(Collected data)
--- START ---

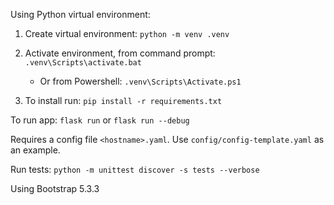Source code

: 
Using Python virtual environment:
1. Create virtual environment: `python -m venv .venv`
2. Activate environment, from command prompt: `.venv\Scripts\activate.bat`
    - Or from Powershell: `.venv\Scripts\Activate.ps1`

3. To install run: `pip install -r requirements.txt`

To run app: `flask run` or `flask run --debug`

Requires a config file `<hostname>.yaml`. Use `config/config-template.yaml` as an example.

Run tests: `python -m unittest discover -s tests --verbose`

Using Bootstrap 5.3.3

--- END ---

## What you have to do
A verbatim copy of every entry above, with no pictures, is the expected output.

## The completed task
Source code

: 
Using Python virtual environment:
1. Create virtual environment: `python -m venv .venv`
2. Activate environment, from command prompt: `.venv\Scripts\activate.bat`
    - Or from Powershell: `.venv\Scripts\Activate.ps1`

3. To install run: `pip install -r requirements.txt`

To run app: `flask run` or `flask run --debug`

Requires a config file `<hostname>.yaml`. Use `config/config-template.yaml` as an example.

Run tests: `python -m unittest discover -s tests --verbose`

Using Bootstrap 5.3.3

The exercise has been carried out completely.